■ **Work instruction**: In the data below, find the line that contains "X120050000Y-101250000D02*" and the line that contains "X115941963Y-70921814I747641J-2905529D01*". Copy both, plus every line between them, exactly.

■ **Information provided**:
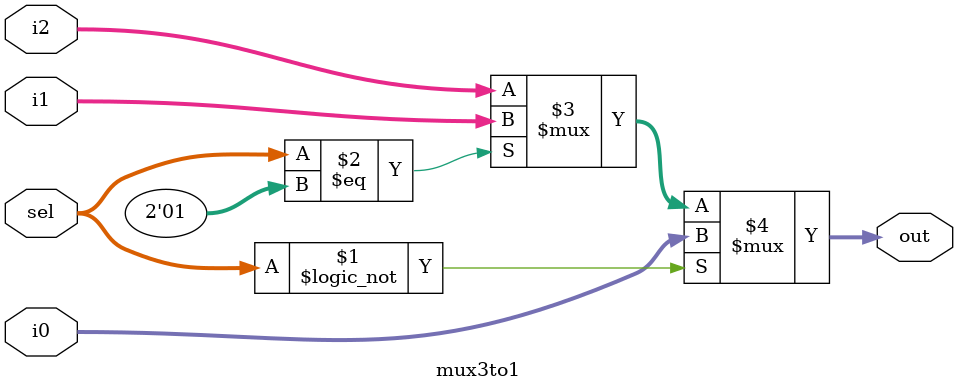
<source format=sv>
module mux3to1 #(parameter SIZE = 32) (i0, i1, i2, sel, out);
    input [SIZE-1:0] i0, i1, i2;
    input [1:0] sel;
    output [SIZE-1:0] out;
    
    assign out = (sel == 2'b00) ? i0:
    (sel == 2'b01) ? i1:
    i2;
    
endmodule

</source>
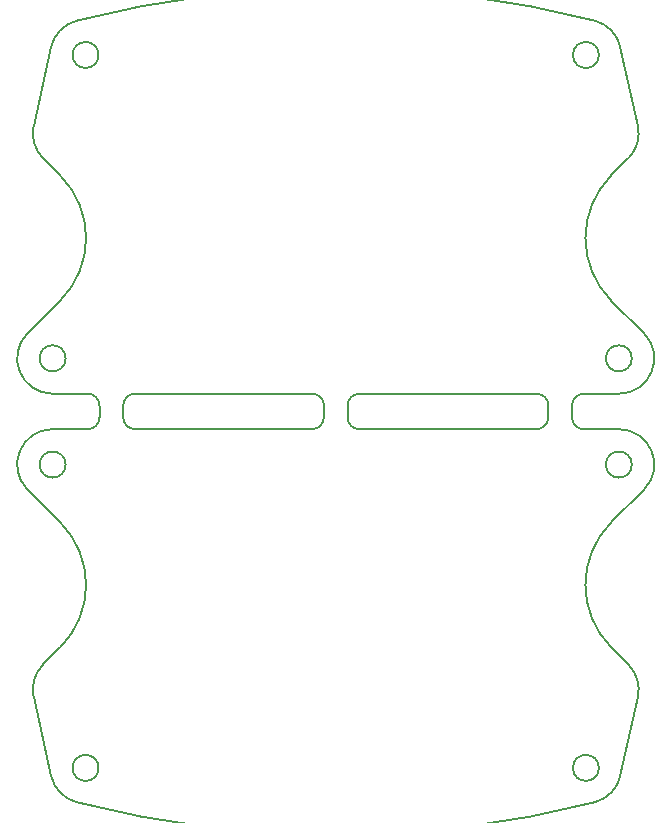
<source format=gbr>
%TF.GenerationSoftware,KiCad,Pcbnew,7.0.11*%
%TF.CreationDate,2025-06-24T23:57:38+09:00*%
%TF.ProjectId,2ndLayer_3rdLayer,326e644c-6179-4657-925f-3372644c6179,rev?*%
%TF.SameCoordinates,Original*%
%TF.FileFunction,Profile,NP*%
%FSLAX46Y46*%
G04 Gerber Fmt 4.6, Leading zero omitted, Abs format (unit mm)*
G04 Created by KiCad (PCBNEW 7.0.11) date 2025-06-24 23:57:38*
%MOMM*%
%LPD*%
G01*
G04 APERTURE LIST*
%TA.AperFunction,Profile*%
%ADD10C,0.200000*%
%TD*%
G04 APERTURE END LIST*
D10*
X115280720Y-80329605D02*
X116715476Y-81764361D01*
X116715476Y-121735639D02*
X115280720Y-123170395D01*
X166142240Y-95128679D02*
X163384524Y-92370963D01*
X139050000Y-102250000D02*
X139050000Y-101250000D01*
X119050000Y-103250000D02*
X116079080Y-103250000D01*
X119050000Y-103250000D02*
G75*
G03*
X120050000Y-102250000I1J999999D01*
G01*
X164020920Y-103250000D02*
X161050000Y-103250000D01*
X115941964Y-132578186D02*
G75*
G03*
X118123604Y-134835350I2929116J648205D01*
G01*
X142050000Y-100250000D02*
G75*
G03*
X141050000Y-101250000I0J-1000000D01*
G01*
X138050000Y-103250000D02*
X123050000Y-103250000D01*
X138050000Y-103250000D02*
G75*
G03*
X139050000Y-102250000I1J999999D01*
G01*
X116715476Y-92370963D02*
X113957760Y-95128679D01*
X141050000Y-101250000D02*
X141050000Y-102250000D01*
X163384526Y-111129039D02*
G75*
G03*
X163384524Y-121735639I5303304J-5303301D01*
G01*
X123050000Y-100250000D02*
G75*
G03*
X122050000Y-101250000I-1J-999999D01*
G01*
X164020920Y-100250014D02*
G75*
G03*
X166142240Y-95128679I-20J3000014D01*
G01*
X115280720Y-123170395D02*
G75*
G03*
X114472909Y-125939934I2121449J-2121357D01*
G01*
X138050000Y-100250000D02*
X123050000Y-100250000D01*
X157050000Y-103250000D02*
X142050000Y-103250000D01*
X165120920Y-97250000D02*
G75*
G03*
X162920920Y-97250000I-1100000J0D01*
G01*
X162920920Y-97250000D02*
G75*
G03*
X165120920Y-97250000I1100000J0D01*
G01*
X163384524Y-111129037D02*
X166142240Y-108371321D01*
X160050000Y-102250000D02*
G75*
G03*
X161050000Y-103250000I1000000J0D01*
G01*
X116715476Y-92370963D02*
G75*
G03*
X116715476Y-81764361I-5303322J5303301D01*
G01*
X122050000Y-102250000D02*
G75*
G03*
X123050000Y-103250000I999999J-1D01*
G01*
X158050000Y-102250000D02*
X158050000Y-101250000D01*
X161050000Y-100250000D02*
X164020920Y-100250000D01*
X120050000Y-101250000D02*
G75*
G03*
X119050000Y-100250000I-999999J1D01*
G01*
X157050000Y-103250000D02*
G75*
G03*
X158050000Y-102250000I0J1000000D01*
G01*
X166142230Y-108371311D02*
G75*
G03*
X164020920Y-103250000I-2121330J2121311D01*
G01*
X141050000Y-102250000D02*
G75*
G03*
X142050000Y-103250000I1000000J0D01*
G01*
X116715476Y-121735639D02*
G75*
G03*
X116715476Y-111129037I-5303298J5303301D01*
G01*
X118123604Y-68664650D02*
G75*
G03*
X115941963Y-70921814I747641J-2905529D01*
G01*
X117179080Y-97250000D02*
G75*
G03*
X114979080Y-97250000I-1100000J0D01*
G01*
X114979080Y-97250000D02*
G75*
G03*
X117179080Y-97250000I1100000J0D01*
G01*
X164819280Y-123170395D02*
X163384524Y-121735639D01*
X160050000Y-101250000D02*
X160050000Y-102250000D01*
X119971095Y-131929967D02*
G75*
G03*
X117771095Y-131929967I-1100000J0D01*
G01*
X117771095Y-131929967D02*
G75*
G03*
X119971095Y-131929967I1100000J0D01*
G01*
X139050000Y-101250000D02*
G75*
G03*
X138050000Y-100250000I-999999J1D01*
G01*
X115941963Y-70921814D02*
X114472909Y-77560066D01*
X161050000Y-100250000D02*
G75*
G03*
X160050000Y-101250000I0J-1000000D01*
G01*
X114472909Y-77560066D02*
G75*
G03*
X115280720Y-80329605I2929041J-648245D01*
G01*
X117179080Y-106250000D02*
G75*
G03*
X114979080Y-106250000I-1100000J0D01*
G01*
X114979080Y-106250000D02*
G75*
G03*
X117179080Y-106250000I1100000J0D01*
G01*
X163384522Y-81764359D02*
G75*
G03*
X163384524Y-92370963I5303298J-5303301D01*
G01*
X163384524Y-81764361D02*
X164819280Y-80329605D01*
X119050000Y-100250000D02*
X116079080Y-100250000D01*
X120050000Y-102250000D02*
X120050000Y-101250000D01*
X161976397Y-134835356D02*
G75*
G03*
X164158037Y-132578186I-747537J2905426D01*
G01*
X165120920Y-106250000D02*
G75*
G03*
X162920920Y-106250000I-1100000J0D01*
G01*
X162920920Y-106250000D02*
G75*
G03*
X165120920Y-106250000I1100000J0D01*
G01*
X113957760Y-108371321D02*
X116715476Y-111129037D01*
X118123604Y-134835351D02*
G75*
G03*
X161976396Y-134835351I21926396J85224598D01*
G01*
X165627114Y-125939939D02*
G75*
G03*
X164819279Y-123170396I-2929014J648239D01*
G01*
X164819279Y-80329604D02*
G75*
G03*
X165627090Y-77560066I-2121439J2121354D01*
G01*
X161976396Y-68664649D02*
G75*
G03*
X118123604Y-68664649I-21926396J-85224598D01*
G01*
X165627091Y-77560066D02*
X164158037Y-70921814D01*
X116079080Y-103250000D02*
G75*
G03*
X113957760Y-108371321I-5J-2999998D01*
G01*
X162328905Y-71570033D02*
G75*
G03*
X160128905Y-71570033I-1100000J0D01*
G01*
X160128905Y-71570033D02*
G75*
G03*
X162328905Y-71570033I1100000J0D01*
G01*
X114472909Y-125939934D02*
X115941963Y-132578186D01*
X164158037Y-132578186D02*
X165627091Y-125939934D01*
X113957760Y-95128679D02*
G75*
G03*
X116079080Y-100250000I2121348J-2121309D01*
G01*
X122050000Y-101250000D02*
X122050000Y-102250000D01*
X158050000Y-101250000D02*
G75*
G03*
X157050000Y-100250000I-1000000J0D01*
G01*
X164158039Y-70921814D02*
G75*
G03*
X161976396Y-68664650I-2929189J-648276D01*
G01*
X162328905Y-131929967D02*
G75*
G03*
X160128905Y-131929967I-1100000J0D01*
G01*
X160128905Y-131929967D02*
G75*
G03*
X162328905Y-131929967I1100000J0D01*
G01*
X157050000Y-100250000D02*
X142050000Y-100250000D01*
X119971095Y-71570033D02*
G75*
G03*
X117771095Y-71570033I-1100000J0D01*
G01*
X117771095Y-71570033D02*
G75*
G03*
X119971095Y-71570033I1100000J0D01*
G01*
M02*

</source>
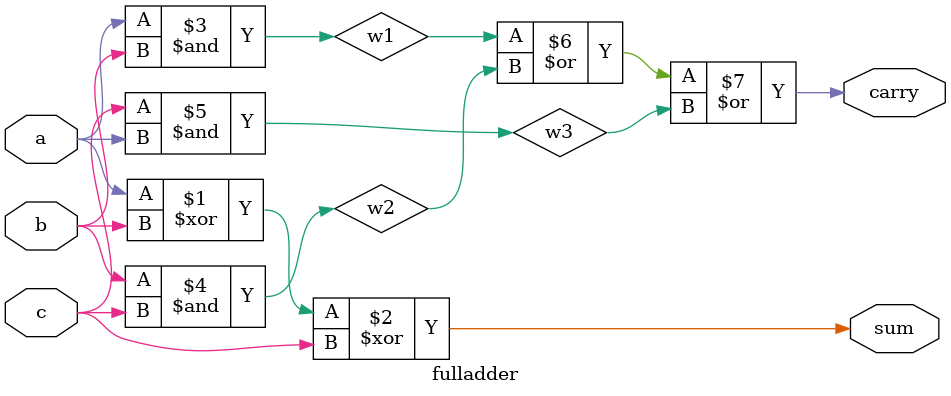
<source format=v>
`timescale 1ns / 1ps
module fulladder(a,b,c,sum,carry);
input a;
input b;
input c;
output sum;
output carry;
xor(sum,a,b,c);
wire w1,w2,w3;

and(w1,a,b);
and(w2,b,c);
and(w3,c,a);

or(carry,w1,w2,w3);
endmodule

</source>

■ **Result of this exercise**:
X120050000Y-101250000D02*
G75*
G03*
X119050000Y-100250000I-999999J1D01*
G01*
X157050000Y-103250000D02*
G75*
G03*
X158050000Y-102250000I0J1000000D01*
G01*
X166142230Y-108371311D02*
G75*
G03*
X164020920Y-103250000I-2121330J2121311D01*
G01*
X141050000Y-102250000D02*
G75*
G03*
X142050000Y-103250000I1000000J0D01*
G01*
X116715476Y-121735639D02*
G75*
G03*
X116715476Y-111129037I-5303298J5303301D01*
G01*
X118123604Y-68664650D02*
G75*
G03*
X115941963Y-70921814I747641J-2905529D01*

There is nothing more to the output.